# TASK STATEMENT
Where in the records does the word "choix" appear? Copy each line that holds it.

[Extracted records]

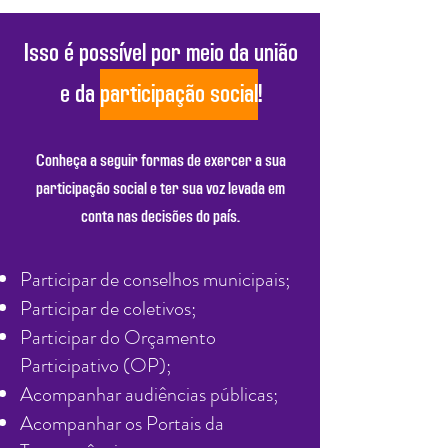
Isso é possível por meio da união
e da
participação so cial
!
Conheça a seguir formas de exercer a sua
participação social e ter sua voz levada em
conta nas decisões do país.
Participar de conselhos municipais;
Participar de coletivos;
Participar do Orçamento
Participativo (OP);
Acompanhar audiências públicas;
Acompanhar os Portais da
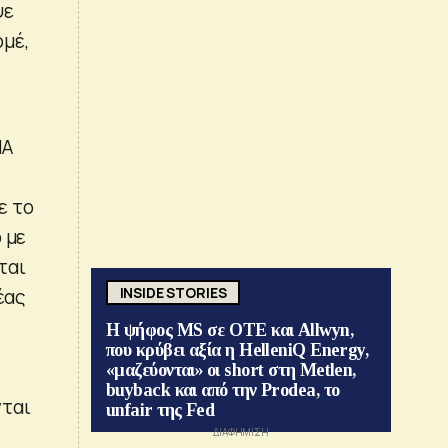
ψε
μέ,
ΠΑ
ε το
 με
ται
INSIDE STORIES
έας
Η ψήφος MS σε ΟΤΕ και Allwyn,
που κρύβει αξία η HelleniQ Energy,
«μαζεύονται» οι short στη Metlen,
buyback και από την Prodea, το
νται
unfair της Fed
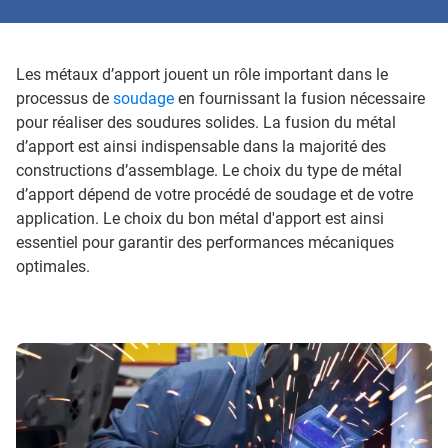
Les métaux d’apport jouent un rôle important dans le
processus de
soudage
en fournissant la fusion nécessaire
pour réaliser des soudures solides. La fusion du métal
d’apport est ainsi indispensable dans la majorité des
constructions d’assemblage. Le choix du type de métal
d’apport dépend de votre procédé de soudage et de votre
application. Le choix du bon métal d'apport est ainsi
essentiel pour garantir des performances mécaniques
optimales.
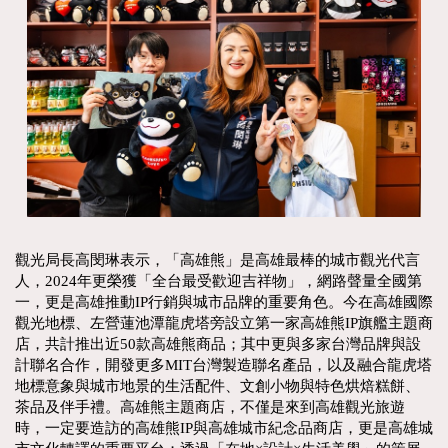
觀光局長高閔琳表示，「高雄熊」是高雄最棒的城市觀光代言
人，2024年更榮獲「全台最受歡迎吉祥物」，網路聲量全國第
一，更是高雄推動IP行銷與城市品牌的重要角色。今在高雄國際
觀光地標、左營蓮池潭龍虎塔旁設立第一家高雄熊IP旗艦主題商
店，共計推出近50款高雄熊商品；其中更與多家台灣品牌與設
計聯名合作，開發更多MIT台灣製造聯名產品，以及融合龍虎塔
地標意象與城市地景的生活配件、文創小物與特色烘焙糕餅、
茶品及伴手禮。高雄熊主題商店，不僅是來到高雄觀光旅遊
時，一定要造訪的高雄熊IP與高雄城市紀念品商店，更是高雄城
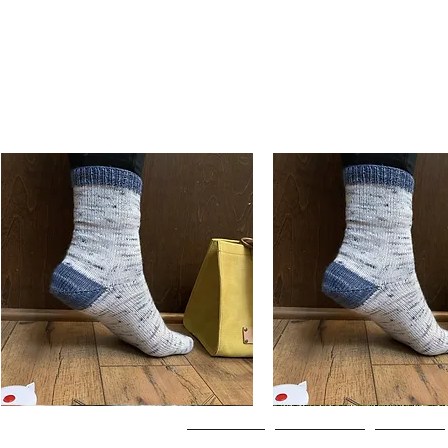
Basic
Basic
Toe-
Toe-
Visualização rápida
Visualização rápi
Up
Up
Adult
Kids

# RESULT
constructions d’assemblage. Le choix du type de métal
application. Le choix du bon métal d'apport est ainsi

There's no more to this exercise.